The man fixed his blue eyes on the woman and scowled, “Sorry, you have to make room for everyone, lady.” She didn’t hear him. Maybe she didn’t want to. He jerked his head toward Ruby, and leaning in close said, “Can you believe these assholes moving out to the East Bay, jacking up our rent?”

Ruby didn’t respond.

“Holy Moses, it’s hot as hell in this shitbox.” He thrust his hand out. “I’m Miles.”

“Leave me alone.” Ruby unlocked her phone and opened Farm Heroes Saga, examining him out of her periphery.

“You don’t have to be rude. We are all in this together: This great machine, this great commute.” He shrugged with vaudevillian exaggeration and gestured toward his legs. “I assume that the fact that I am not wearing any pants is the source of your animosity?”

He bother anyone else. He ignored them and they ignored him—a silent agreement Ruby was not privy to.
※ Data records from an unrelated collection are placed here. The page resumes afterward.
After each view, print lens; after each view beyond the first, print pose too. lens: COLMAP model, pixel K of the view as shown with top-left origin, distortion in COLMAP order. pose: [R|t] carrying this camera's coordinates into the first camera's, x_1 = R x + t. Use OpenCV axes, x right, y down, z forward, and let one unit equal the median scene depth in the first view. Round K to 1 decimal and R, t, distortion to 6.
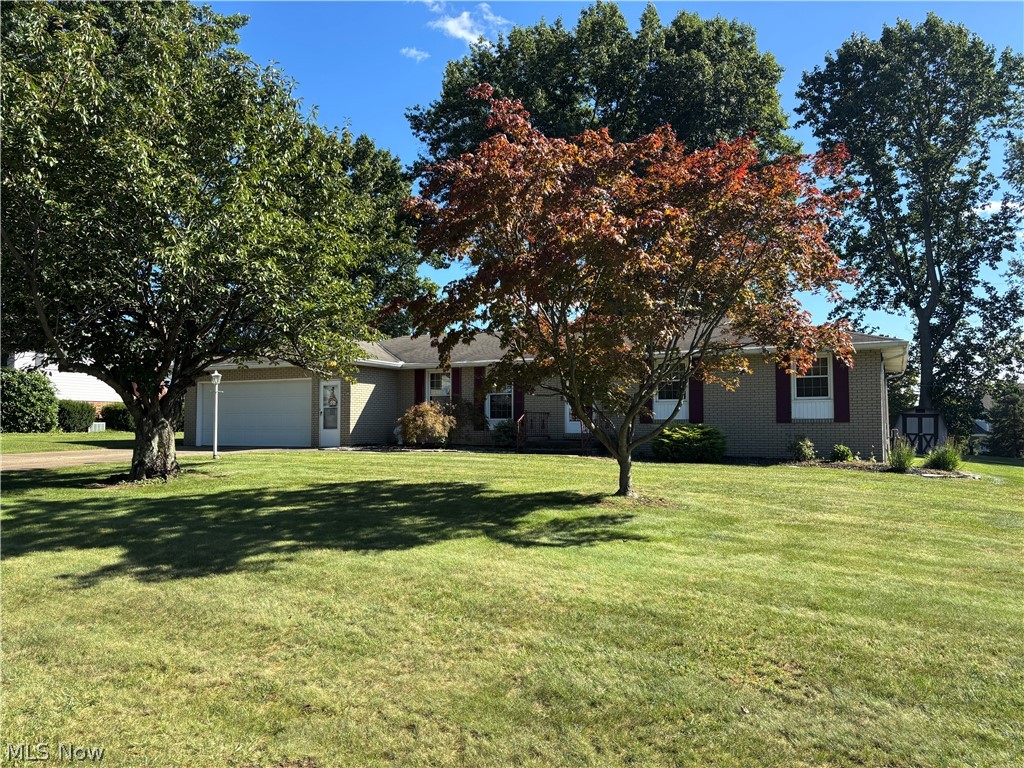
lens RADIAL K [[764.6, 0, 507.9], [0, 764.6, 385.2], [0, 0, 1]] dist [-0.000971, -0.003677]
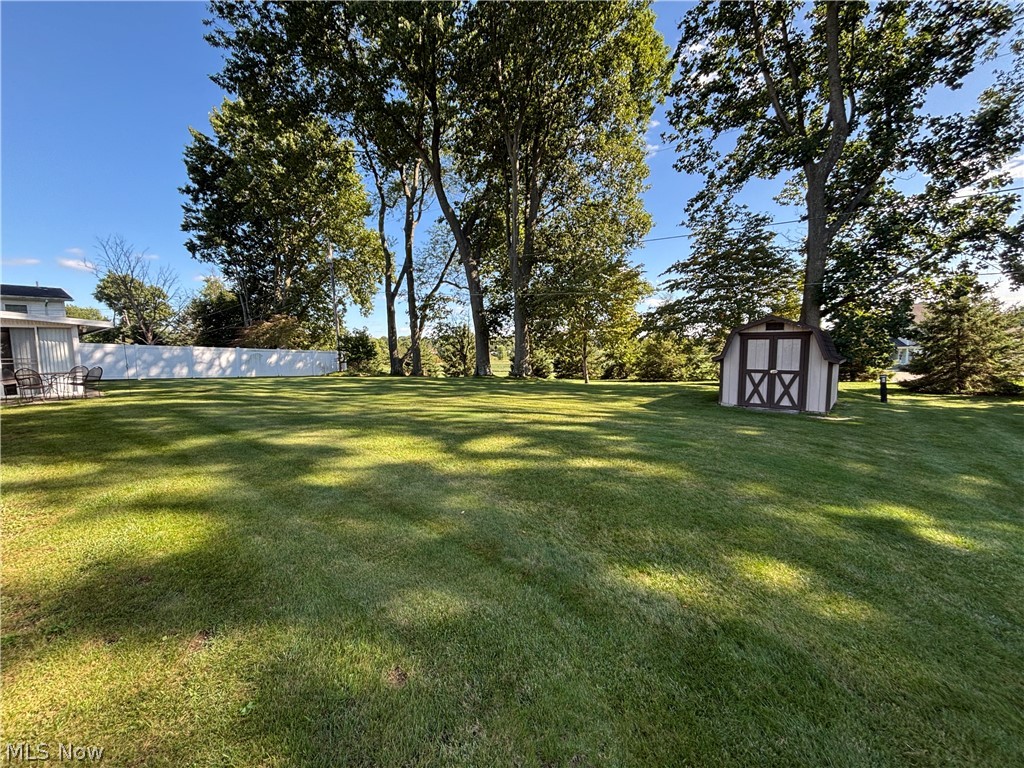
lens RADIAL K [[414.1, 0, 514.2], [0, 414.1, 383.1], [0, 0, 1]] dist [-0.000266, 0.000137]
pose [[0.981790, -0.005085, -0.189901, 0.358588], [0.032189, 0.989640, 0.139915, 0.022757], [0.187222, -0.143480, 0.971783, 0.588967]]
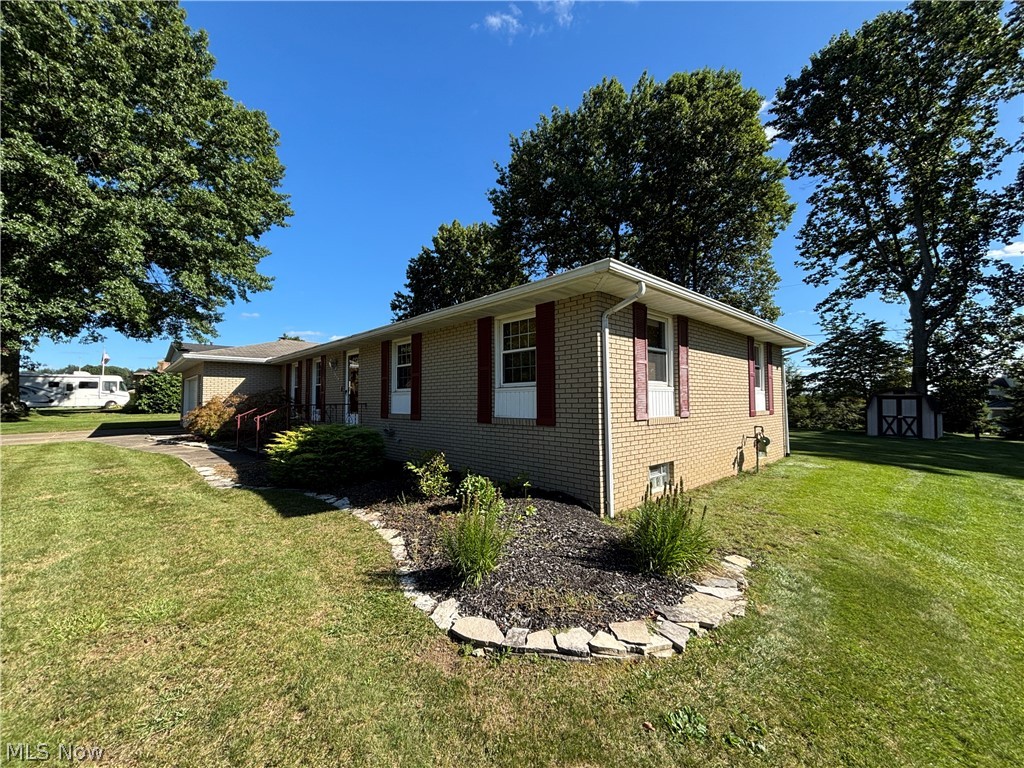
lens RADIAL K [[414.1, 0, 512.4], [0, 414.1, 383.1], [0, 0, 1]] dist [-0.000266, 0.000137]
pose [[0.941938, -0.018547, -0.335274, 0.218041], [0.022662, 0.999708, 0.008364, 0.005422], [0.335021, -0.015476, 0.942083, 0.294052]]
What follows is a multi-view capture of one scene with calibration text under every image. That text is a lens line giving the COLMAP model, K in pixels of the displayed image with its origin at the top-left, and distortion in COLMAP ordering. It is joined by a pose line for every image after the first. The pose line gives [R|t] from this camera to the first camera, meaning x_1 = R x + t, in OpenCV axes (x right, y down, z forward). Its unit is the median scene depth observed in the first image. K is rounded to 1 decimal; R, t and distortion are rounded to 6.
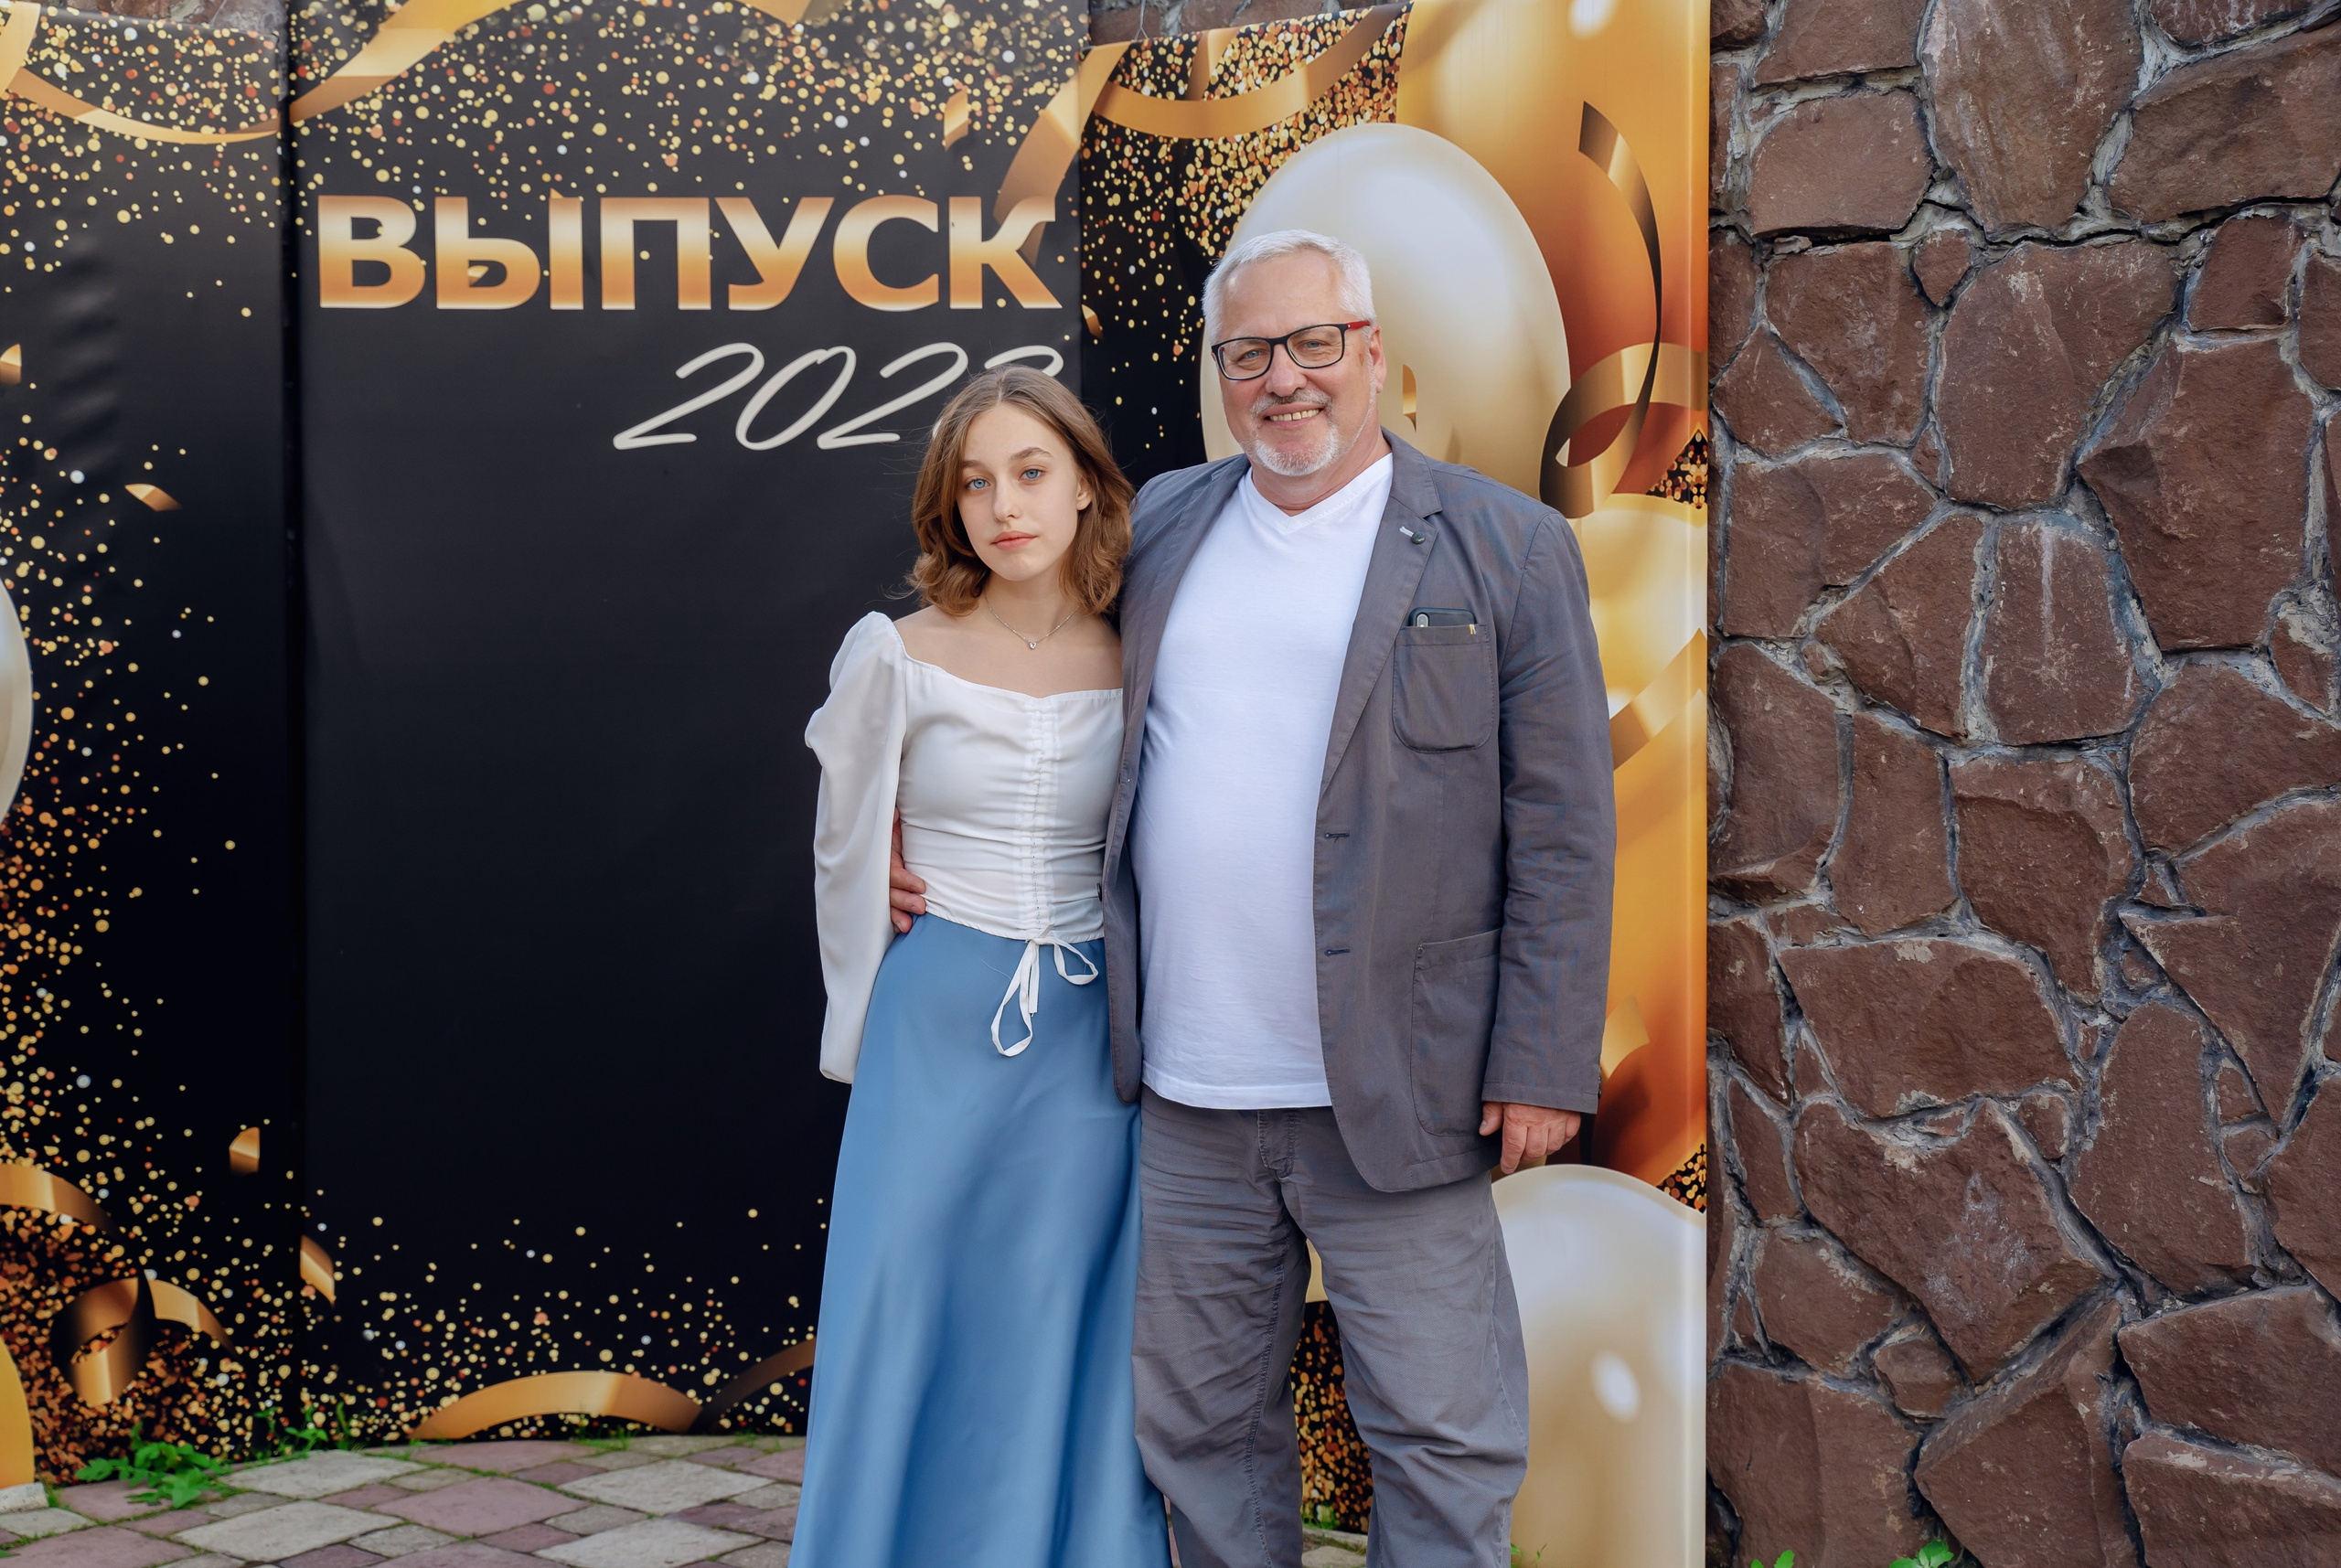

The train lurched to the left. Its abrupt stop smacked her against Miles. She reached her hands out, an instinct, and they sunk deep into the soft cushion of his revolting belly.

Sorry, folks. We’ll be holding here for just a moment. There’s a medical emergency at Montgomery station.

“I think I’m going to be sick.”

Miles swung his willowy arms above his head, “Give her some air!”

“Stop. Please.”

“Why? Who cares what they think. Look around. They pretend I don’t exist.” He examined her for a beat too long before his eyes went gentle, “Do they ignore you too?”

“We all ignore each other. I’d like to ignore you too. Stop talking to me.”

Okay, everyone. Hold on. We are clear for Embarcadero. Thanks for your patience and thanks for riding B.A.R.T.

“Do you want to know why I’m not wearing pants?”

Ruby screwed her face up into her most deadly look. “No, I don’t. But I imagine your goal is to make us all uncomfortable. Well, you won.” Miles recoiled as if slapped.

“I guess I thought you’d understand.”

“Why on earth would I understand? Now, go away.”

The doors slid open. Commuters moved out of the train and onto the platform at Embarcadero station. Miles bent over and picked up his briefcase. He paused for a moment to look at Ruby. The swarm of people moved around him, in front of him, through him. From somewhere deep and unexpected, Ruby felt shame. He turned on his heel and walked out without looking back. The train felt empty.

She moved toward the doors anticipating the timing to Montgomery station. After three years on the same route, she had it down to a science. Today, Ruby wanted to be the first one on the escalator. The first one out the turnstile. The first one onto the street.

“Excuse me, honey?” An old, wrinkled woman jabbed the back of Ruby’s thigh with her cane.

“Am I in your way?

“No, sweetie. But I think you forgot something this morning.”

“I’m sorry, ma’am, what?”

“Your pants. Young lady, you forgot to put your pants on.”

Ruby caught her reflection in the train windows. She wore her favorite grey silk blouse, a black suit coat (meeting with her boss), soft black leather heels, and nothing else from the waist down except white cotton bikinis. The kind you bought at Walgreens.

The doors tore open at Montgomery. Ruby ran a hand through her hair to straighten it. She popped her ear buds in and stepped among the swirls of commuters racing along the platform. For a moment the old woman could make her out among the others, the bright white panties bobbing like a buoy in the water, and then, just like that, Ruby was gone.